Orchestrating the Components
Your key to success as a systems integrator depends on how easy it is to design, implement, and maintain the controls to achieve peak comfort and efficiency. Ideally the controls should be plug-and-play, yet customizable for specific applications. In the end, the controls are king: They rule the systems and ensure the results you and your customer want.
We could not have achieved the functionality described in my home using traditional technology. There would be one control box for solar hot water, others for the heat pumps, mixing, snow melt, etc. All would be built by a different manufacturer, and all unable to talk to one another.
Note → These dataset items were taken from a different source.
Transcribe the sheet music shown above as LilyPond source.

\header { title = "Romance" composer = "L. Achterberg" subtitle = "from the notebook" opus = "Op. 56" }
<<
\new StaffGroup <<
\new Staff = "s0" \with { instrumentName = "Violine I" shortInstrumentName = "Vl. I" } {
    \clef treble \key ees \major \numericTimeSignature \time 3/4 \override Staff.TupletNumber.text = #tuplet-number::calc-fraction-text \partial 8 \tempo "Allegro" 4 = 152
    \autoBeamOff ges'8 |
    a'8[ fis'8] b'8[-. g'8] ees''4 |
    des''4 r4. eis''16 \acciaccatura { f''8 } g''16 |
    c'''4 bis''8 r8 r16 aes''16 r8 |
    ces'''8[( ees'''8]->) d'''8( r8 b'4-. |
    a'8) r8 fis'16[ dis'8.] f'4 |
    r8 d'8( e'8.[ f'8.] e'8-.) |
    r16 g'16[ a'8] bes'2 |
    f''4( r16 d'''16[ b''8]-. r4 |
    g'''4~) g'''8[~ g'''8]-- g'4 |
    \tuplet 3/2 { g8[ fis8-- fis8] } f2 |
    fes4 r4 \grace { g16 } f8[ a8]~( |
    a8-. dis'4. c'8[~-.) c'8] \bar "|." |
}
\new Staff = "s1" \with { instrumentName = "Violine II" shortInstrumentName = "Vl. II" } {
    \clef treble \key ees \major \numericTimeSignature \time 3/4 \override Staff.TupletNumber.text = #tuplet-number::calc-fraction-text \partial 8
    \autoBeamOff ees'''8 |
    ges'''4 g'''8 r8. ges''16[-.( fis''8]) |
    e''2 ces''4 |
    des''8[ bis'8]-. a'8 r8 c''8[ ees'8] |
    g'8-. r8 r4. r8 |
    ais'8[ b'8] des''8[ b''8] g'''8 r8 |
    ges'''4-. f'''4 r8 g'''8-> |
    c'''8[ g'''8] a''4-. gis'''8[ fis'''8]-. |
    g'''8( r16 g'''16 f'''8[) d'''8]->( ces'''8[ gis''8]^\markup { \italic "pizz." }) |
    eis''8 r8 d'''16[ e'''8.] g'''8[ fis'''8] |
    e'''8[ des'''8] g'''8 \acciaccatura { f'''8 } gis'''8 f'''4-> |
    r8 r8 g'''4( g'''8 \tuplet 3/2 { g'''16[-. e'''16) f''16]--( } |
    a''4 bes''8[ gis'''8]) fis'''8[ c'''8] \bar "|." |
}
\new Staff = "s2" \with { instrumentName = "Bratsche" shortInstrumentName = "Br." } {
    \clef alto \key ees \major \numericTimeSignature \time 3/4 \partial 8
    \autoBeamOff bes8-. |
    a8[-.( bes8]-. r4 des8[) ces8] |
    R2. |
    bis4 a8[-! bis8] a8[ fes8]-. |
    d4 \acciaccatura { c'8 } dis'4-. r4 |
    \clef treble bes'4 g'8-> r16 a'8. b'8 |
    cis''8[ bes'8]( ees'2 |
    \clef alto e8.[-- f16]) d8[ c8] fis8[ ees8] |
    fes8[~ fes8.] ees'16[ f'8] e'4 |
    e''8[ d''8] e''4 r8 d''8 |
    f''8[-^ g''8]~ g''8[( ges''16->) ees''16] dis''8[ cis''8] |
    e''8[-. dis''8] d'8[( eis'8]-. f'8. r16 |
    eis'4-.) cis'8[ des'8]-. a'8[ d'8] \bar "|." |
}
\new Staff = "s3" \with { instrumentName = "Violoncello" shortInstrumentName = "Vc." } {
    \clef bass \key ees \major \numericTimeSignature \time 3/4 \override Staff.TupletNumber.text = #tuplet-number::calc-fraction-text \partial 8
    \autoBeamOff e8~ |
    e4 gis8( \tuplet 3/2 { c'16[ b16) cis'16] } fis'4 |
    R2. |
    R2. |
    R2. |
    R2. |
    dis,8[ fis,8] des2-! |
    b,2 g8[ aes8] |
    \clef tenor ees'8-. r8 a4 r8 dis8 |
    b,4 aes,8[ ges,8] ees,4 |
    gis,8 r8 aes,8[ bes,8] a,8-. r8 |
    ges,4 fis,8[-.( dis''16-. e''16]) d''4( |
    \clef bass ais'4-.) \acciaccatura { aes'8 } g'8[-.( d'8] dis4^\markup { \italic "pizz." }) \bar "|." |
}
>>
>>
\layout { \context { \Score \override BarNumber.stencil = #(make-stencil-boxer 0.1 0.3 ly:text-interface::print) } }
With two years’ experience in our home and at a handful of client sites, the best system I’ve found for managing all the components – even in the most complex systems – is the Climate Control Network from Uponor. A radiant controls workshop at Uponor’s Apple Valley, Minn., Factory Training Center in February 2009 introduced me to CCN. But the developments that Uponor has made to this control package takes it far beyond what was possible just a year ago. During my visit, Uponor product manager, Application Controls, Jeff Wiedemann and I discussed the need for a standard-based, enterprise-wide integrated control that could operate via Internet access. Having worked in the Silicon Valley high technology industry for 15 years, I needed the same open infrastructure that enterprise software provides complex computing environments. That is exactly where CCN is today.
This black box (literally) is an integrated computer hardware and software package that connects all of a building’s heating, ventilation and air conditioning systems to a single network control system. In most cases, the functionality for complex systems operation is complete, without the hassle of creating and testing customized code. The user interface is as simple as a thermostat or a portable software interface that can be displayed on most hardware devices, such as a laptop or desktop computer.
Using the CCN, I am able to monitor and control components in my home via thermostats, a touchpad interface or through my laptop when I am away. I can monitor or troubleshoot and make instant changes to any of the settings by looking at real-time data. The system can send me an email or text message when something is out of the parameters for alarms I’ve set.
The ability to automate intelligent, energy-efficient choices without intervention from home or building owners is possible today. It would be a nightmare, using conventional controls, to choose the heating source with the lowest operating cost from among a multiple-stage geothermal unit, solar collectors and a high-efficiency condensing boiler.
While it is possible to achieve this same objective using direct digital controls (DDC), that approach is costly and time-consuming for the contractor and the homeowner. For most residential clients, the DDC system’s up-front and maintenance costs are too expensive. Yet, without complex functionality, we would be limited in what we could deliver as a systems integrator.
With the CCN, we are able to outperform DDC capabilities using commercial off-the-shelf software modules provided by Uponor. Troubleshooting a complex system with DDC-controlled mechanical relays would be extremely difficult. Using the CCN controls, we are able to troubleshoot and isolate a component failure in several minutes.
For me, the clear choice is the new generation of HVAC controls like the CCN that can detect all the available heating devices in a home and automatically select the one with the lowest possible energy consumption.
Take the time to investigate your opportunities to learn a new way of doing business that will greatly enhance the value of your services to your customers.
Albert R. Wallace is president, Energy Environmental Corporation, Centennial, Colorado.